Published: 20 September 2011



Increases in human telomerase reverse transcriptase (TERT) expression and telomerase activity are frequently seen in nasopharyngeal carcinoma (NPC). Recently, a variable tandem-repeats polymorphism, MNS16A, located in the downstream region of the TERT gene, was identified and reported to have an effect on TERT expression and telomerase activity. We examined whether the functional MNS16A was related to the risk of occurrence or progression of NPC in the Chinese population.


We genotyped the MNS16A polymorphism in a case-control study of 855 patients with NPC and 1036 cancer-free controls using PCR, and determined genotype by classifying the DNA band of 243 or 272 base pairs (bp) as the short (S) allele and 302 or 333 bp as the long (L) allele. The genetic associations with the risk of NPC were analyzed by logistic regression.

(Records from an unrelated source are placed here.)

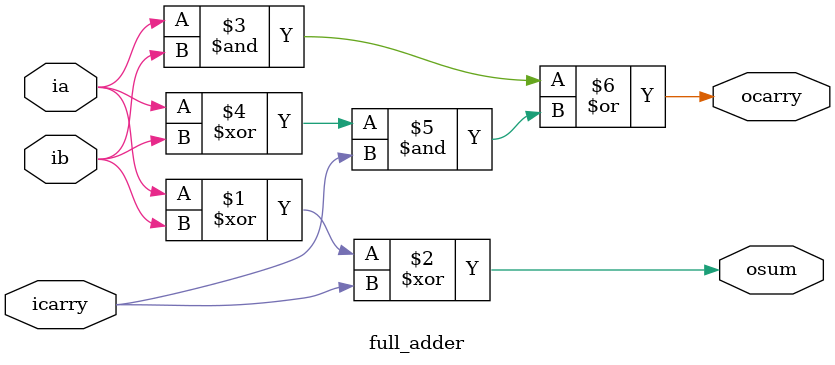
<source format=v>
`timescale 1ns / 1ps


module full_adder(
    input wire ia, ib, icarry,
    output wire osum, ocarry
    );

    assign osum = (ia ^ ib) ^ icarry;
    assign ocarry = ia & ib | (ia ^ ib) & icarry;

endmodule

</source>
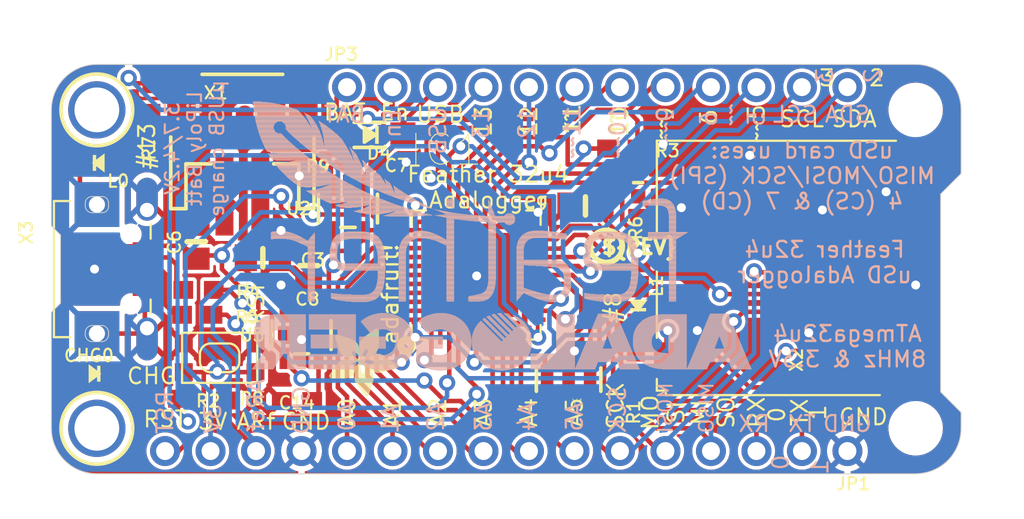
<source format=kicad_pcb>
(kicad_pcb (version 20221018) (generator pcbnew)

  (general
    (thickness 1.6)
  )

  (paper "A4")
  (layers
    (0 "F.Cu" signal)
    (31 "B.Cu" signal)
    (32 "B.Adhes" user "B.Adhesive")
    (33 "F.Adhes" user "F.Adhesive")
    (34 "B.Paste" user)
    (35 "F.Paste" user)
    (36 "B.SilkS" user "B.Silkscreen")
    (37 "F.SilkS" user "F.Silkscreen")
    (38 "B.Mask" user)
    (39 "F.Mask" user)
    (40 "Dwgs.User" user "User.Drawings")
    (41 "Cmts.User" user "User.Comments")
    (42 "Eco1.User" user "User.Eco1")
    (43 "Eco2.User" user "User.Eco2")
    (44 "Edge.Cuts" user)
    (45 "Margin" user)
    (46 "B.CrtYd" user "B.Courtyard")
    (47 "F.CrtYd" user "F.Courtyard")
    (48 "B.Fab" user)
    (49 "F.Fab" user)
    (50 "User.1" user)
    (51 "User.2" user)
    (52 "User.3" user)
    (53 "User.4" user)
    (54 "User.5" user)
    (55 "User.6" user)
    (56 "User.7" user)
    (57 "User.8" user)
    (58 "User.9" user)
  )

  (setup
    (pad_to_mask_clearance 0)
    (pcbplotparams
      (layerselection 0x00010fc_ffffffff)
      (plot_on_all_layers_selection 0x0000000_00000000)
      (disableapertmacros false)
      (usegerberextensions false)
      (usegerberattributes true)
      (usegerberadvancedattributes true)
      (creategerberjobfile true)
      (dashed_line_dash_ratio 12.000000)
      (dashed_line_gap_ratio 3.000000)
      (svgprecision 4)
      (plotframeref false)
      (viasonmask false)
      (mode 1)
      (useauxorigin false)
      (hpglpennumber 1)
      (hpglpenspeed 20)
      (hpglpendiameter 15.000000)
      (dxfpolygonmode true)
      (dxfimperialunits true)
      (dxfusepcbnewfont true)
      (psnegative false)
      (psa4output false)
      (plotreference true)
      (plotvalue true)
      (plotinvisibletext false)
      (sketchpadsonfab false)
      (subtractmaskfromsilk false)
      (outputformat 1)
      (mirror false)
      (drillshape 1)
      (scaleselection 1)
      (outputdirectory "")
    )
  )

  (net 0 "")
  (net 1 "GND")
  (net 2 "D-")
  (net 3 "D+")
  (net 4 "MOSI")
  (net 5 "MISO")
  (net 6 "SCK")
  (net 7 "RST")
  (net 8 "N$11")
  (net 9 "N$12")
  (net 10 "A5")
  (net 11 "A4")
  (net 12 "A3")
  (net 13 "A2")
  (net 14 "A1")
  (net 15 "5")
  (net 16 "11")
  (net 17 "10")
  (net 18 "6")
  (net 19 "12")
  (net 20 "2")
  (net 21 "N$15")
  (net 22 "N$16")
  (net 23 "1")
  (net 24 "0")
  (net 25 "+3V3")
  (net 26 "VBUS")
  (net 27 "VBAT")
  (net 28 "N$2")
  (net 29 "AREF")
  (net 30 "13")
  (net 31 "A0")
  (net 32 "9")
  (net 33 "3")
  (net 34 "N$1")
  (net 35 "N$3")
  (net 36 "N$4")
  (net 37 "SD_CS")
  (net 38 "8")
  (net 39 "7")
  (net 40 "N$5")
  (net 41 "EN")

  (footprint "working:FIDUCIAL_1MM" (layer "F.Cu") (at 171.4083 109.3146 -90))

  (footprint "working:SOT23-5" (layer "F.Cu") (at 137.0711 108.6866 180))

  (footprint "working:MOUNTINGHOLE_2.5_PLATED" (layer "F.Cu") (at 125.6411 113.8936 -90))

  (footprint "working:0603-NO" (layer "F.Cu") (at 142.1681 101.1426 90))

  (footprint "working:TQFN44_7MM" (layer "F.Cu") (at 146.819284 105.331994))

  (footprint "working:0805-NO" (layer "F.Cu") (at 137.4671 104.8096 -90))

  (footprint "working:0603-NO" (layer "F.Cu") (at 136.8171 112.3696 180))

  (footprint "working:0805-NO" (layer "F.Cu") (at 134.9121 104.3686))

  (footprint "working:JSTPH2" (layer "F.Cu") (at 133.7691 97.1296))

  (footprint "working:0603-NO" (layer "F.Cu") (at 131.250887 107.554913))

  (footprint "working:FIDUCIAL_1MM" (layer "F.Cu") (at 133.8961 96.3676 -90))

  (footprint "working:0603-NO" (layer "F.Cu") (at 154.9781 98.2726))

  (footprint "working:1X16_ROUND" (layer "F.Cu") (at 148.5011 115.1636 180))

  (footprint "working:0603-NO" (layer "F.Cu") (at 131.3201 106.1656))

  (footprint "working:PCBFEAT-REV-040" (layer "F.Cu") (at 154.0891 103.7336))

  (footprint "working:0805-NO" (layer "F.Cu") (at 152.9239 101.478007 180))

  (footprint (layer "F.Cu") (at 171.3611 113.8936))

  (footprint "working:1X12_ROUND" (layer "F.Cu") (at 153.5811 94.8436))

  (footprint "working:SOT23-5" (layer "F.Cu") (at 139.6619 101.6254 180))

  (footprint "working:MICROSD" (layer "F.Cu") (at 157.0101 111.9886 90))

  (footprint (layer "F.Cu") (at 171.3611 96.1136))

  (footprint "working:CHIPLED_0805_NOOUTLINE" (layer "F.Cu") (at 125.7461 99.0746 90))

  (footprint "working:SOD-123" (layer "F.Cu") (at 140.8811 97.5106 180))

  (footprint "working:KMR2" (layer "F.Cu") (at 132.4991 109.9566 180))

  (footprint "working:0603-NO" (layer "F.Cu") (at 155.7401 110.4646 -90))

  (footprint "working:0805-NO" (layer "F.Cu") (at 131.1891 103.4746 90))

  (footprint "working:0603-NO" (layer "F.Cu") (at 140.5001 99.0092 180))

  (footprint "working:4UCONN_20329_V2" (layer "F.Cu") (at 127.5461 105.0036 -90))

  (footprint "working:MOUNTINGHOLE_2.5_PLATED" (layer "F.Cu") (at 125.6411 96.1136 -90))

  (footprint "working:CHIPLED_0805_NOOUTLINE" (layer "F.Cu") (at 155.8671 107.0356 180))

  (footprint "working:0603-NO" (layer "F.Cu") (at 128.6891 95.4786 -90))

  (footprint "working:RESONATOR-SMD" (layer "F.Cu") (at 151.982706 111.173994 180))

  (footprint "working:_0603MP" (layer "F.Cu") (at 155.8671 100.1776 -90))

  (footprint "working:CHIPLED_0805_NOOUTLINE" (layer "F.Cu") (at 125.5141 110.8456 -90))

  (footprint "working:0603-NO" (layer "F.Cu") (at 133.6929 112.343007))

  (footprint "working:ADAFRUIT_3.5MM" (layer "F.Cu")
    (tstamp f0c8525d-b7b8-45e7-a232-2831b904a96a)
    (at 138.5951 108.3056 -90)
    (fp_text reference "U$7" (at 0 0 -90) (layer "F.SilkS") hide
        (effects (font (size 1.27 1.27) (thickness 0.15)))
      (tstamp 0f581fd6-11e8-40f2-bed4-102a90145c59)
    )
    (fp_text value "" (at 0 0 -90) (layer "F.Fab") hide
        (effects (font (size 1.27 1.27) (thickness 0.15)))
      (tstamp 9e2f20b3-3667-4fa1-a4ae-141a8935bbe5)
    )
    (fp_poly
      (pts
        (xy 0.0159 -2.6702)
        (xy 1.2922 -2.6702)
        (xy 1.2922 -2.6765)
        (xy 0.0159 -2.6765)
      )

      (stroke (width 0) (type default)) (fill solid) (layer "F.SilkS") (tstamp d5bfad6f-ea2c-451a-941c-c95e144b5481))
    (fp_poly
      (pts
        (xy 0.0159 -2.6638)
        (xy 1.3049 -2.6638)
        (xy 1.3049 -2.6702)
        (xy 0.0159 -2.6702)
      )

      (stroke (width 0) (type default)) (fill solid) (layer "F.SilkS") (tstamp 7f069f40-fa34-4b08-b01e-a9c20a456a2f))
    (fp_poly
      (pts
        (xy 0.0159 -2.6575)
        (xy 1.3113 
... [1991440 chars truncated]
</source>
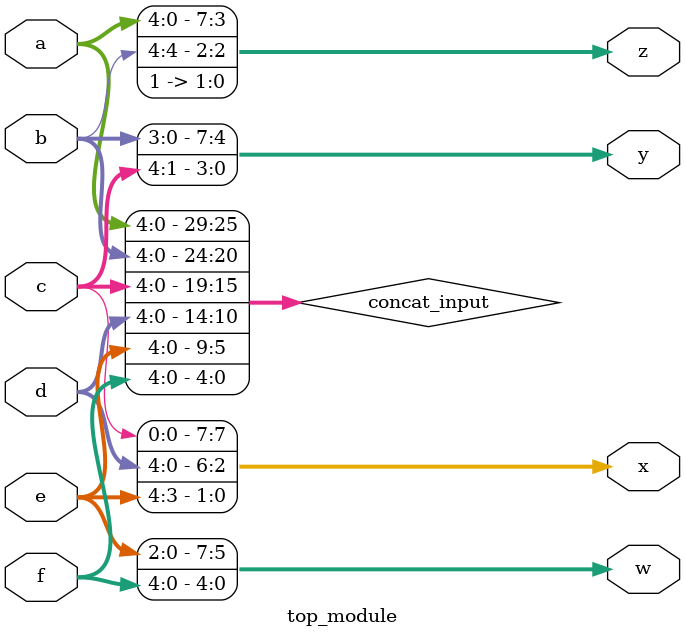
<source format=sv>
module top_module (
    input [4:0] a,
    input [4:0] b,
    input [4:0] c,
    input [4:0] d,
    input [4:0] e,
    input [4:0] f,
    output reg [7:0] w,
    output reg [7:0] x,
    output reg [7:0] y,
    output reg [7:0] z
);

wire [29:0] concat_input;
assign concat_input = {a, b, c, d, e, f};

always @(*) begin
    w = concat_input[7:0];
    x = concat_input[15:8];
    y = concat_input[23:16];
    z = {concat_input[29:24], 2'b11};
end

endmodule

</source>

The MNS16A genotype was not associated with the progression of NPC. However, individuals carrying the S alleles (SL + SS genotype) had a significantly reduced risk of NPC occurrence compared with those carrying the LL genotype (odds ratio (OR) = 0. 71, 95% confidence interval (CI) = 0. 52 to 0. 96, P = 0. 025). Using a immunohistochemical assay on the NPC tissues, the SL genotype carriers were found to have lower TERT expression than the LL genotype carriers (P = 0. 035).


Our study indicates that the TERT MNS16A polymorphism may contribute to the risk of NPC onset in Chinese population.